Dans une large mesure, l’acceptation (ainsi que le succès) des agents féminins dépend des perceptions sociales, qui jouent pour elles un rôle beaucoup plus influent par rapport à leurs homologues masculins. Par exemple, d’après notre recherche, la plupart des clients perçoivent généralement les agents masculins comme étant plus rapides, mieux informés, à la page (par rapport aux caractéristiques du produit) et moins enclins à commettre des erreurs en matière de services financiers digitaux. Les discussions avec les agents de terrain travaillant avec les prestataires montrent qu’ils ont des opinions similaires, lesquelles, cependant, peuvent varier selon les perceptions socioculturelles régionales.
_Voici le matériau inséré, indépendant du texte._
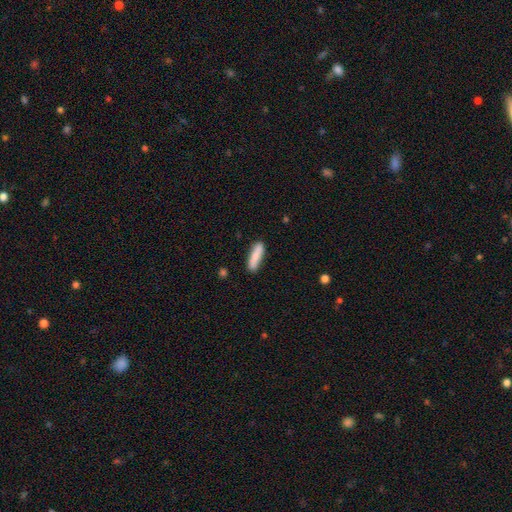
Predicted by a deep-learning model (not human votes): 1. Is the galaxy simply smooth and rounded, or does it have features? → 84% smooth, 10% featured or disk, 6% star or artifact.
Une étude menée dans les États du Rajasthan et de l’Uttar Pradesh a conclu que certains autres facteurs pourraient s’avérer plus pertinents.

Sur la base de leurs expériences passées (ou de celles d’autres personnes) auprès des groupes aanganwadi, panchayat et d’entraide, des facteurs de motivation extrinsèques, tels qu’une plus grande visibilité, des relations et la confiance dans la société jouent un rôle plus important dans la motivation des femmes à devenir agent. En outre, on a généralement observé que ces agents féminins ont exploité les liens qu’ils avaient tissés avec la banque et/ou le panchayat, non seulement pour devenir agent, mais aussi pour obtenir le soutien nécessaire. Cependant, en l’absence de tels liens, les agents masculins continuent de jouir d’un meilleur soutien auprès des prestataires.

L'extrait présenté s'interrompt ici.